• YOUR OBJECTIVE
Restate word for word the lines below from the one that has "Artikelnummer: 11530032.04.000" through the one that has "So finden Sie uns", keeping both and dropping all pictures.

• INPUT DATA
────────

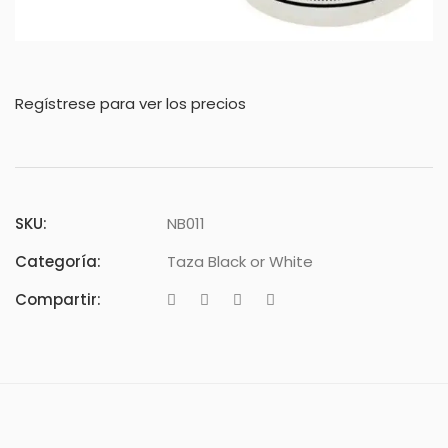
Regístrese para ver los precios
SKU:
NB011
Categoría:
Taza Black or White
Compartir:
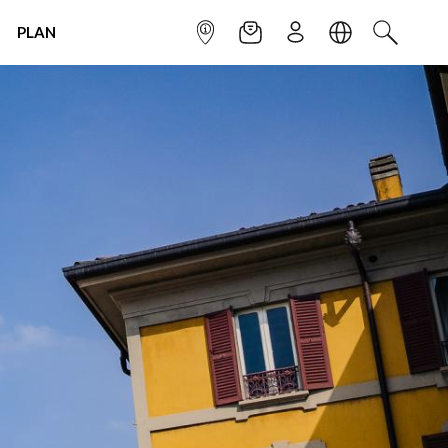
PLAN
INFOPOINT
NEWSLETTER
SIGN UP
LANGUAGE
SEARCH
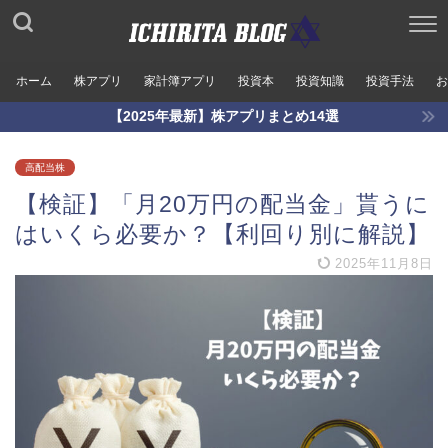
ホーム
株アプリ
家計簿アプリ
投資本
投資知識
投資手法
お
【2025年最新】株アプリまとめ14選
高配当株
【検証】「月20万円の配当金」貰うに
はいくら必要か？【利回り別に解説】
2025年11月8日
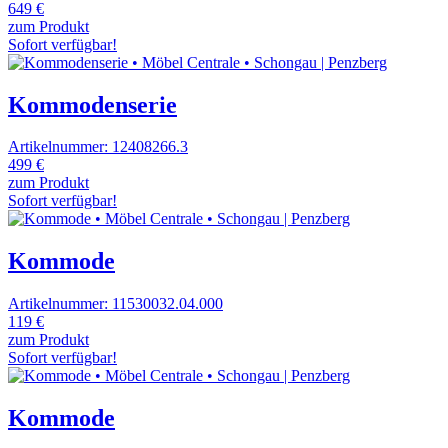
649 €
zum Produkt
Sofort verfügbar!
Kommodenserie
Artikelnummer: 12408266.3
499 €
zum Produkt
Sofort verfügbar!
Kommode
Artikelnummer: 11530032.04.000
119 €
zum Produkt
Sofort verfügbar!
Kommode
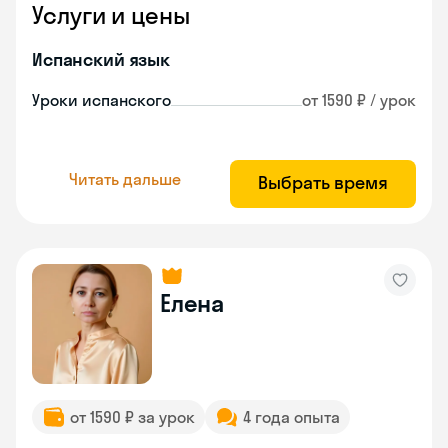
Услуги и цены
Испанский язык
Уроки испанского
от 1590 ₽ / урок
Читать дальше
Выбрать время
Елена
от 1590 ₽ за урок
4 года опыта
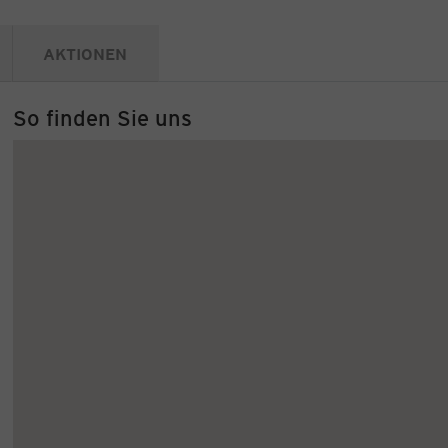
AKTIONEN
So finden Sie uns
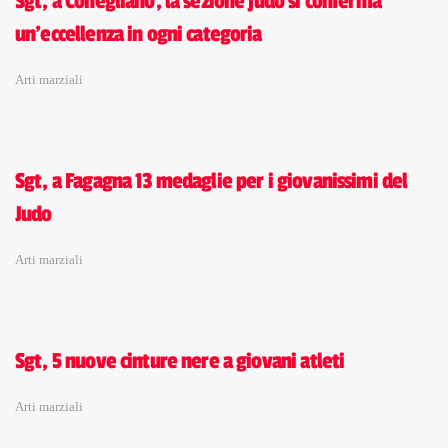
Sgt, a Conegliano, la sezione judo si conferma
un'eccellenza in ogni categoria
Arti marziali
Sgt, a Fagagna 13 medaglie per i giovanissimi del
Judo
Arti marziali
Sgt, 5 nuove cinture nere a giovani atleti
Arti marziali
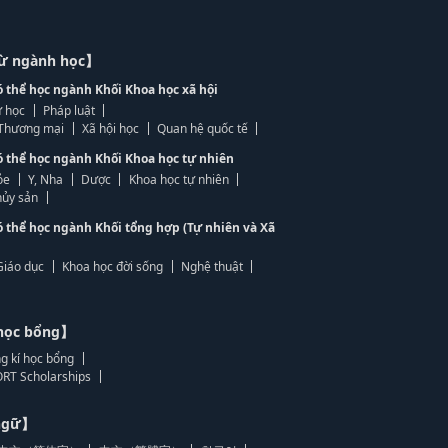
từ ngành học】
ó thể học ngành Khối Khoa học xã hội
 học
Pháp luật
, Thương mại
Xã hội học
Quan hệ quốc tế
ó thể học ngành Khối Khoa học tự nhiên
ỏe
Y, Nha
Dược
Khoa học tự nhiên
ủy sản
ó thể học ngành Khối tổng hợp (Tự nhiên và Xã
Giáo dục
Khoa học đời sống
Nghệ thuật
học bổng】
g kí học bổng
RT Scholarships
 ngữ】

────────

• OUTPUT
Artikelnummer: 11530032.04.000
119 €
zum Produkt
Sofort verfügbar!
Kommode
Услуги и цены
Испанский язык
Уроки испанского
от 1590 ₽ / урок
Читать дальше
Выбрать время
Елена
от 1590 ₽ за урок
4 года опыта
AKTIONEN
So finden Sie uns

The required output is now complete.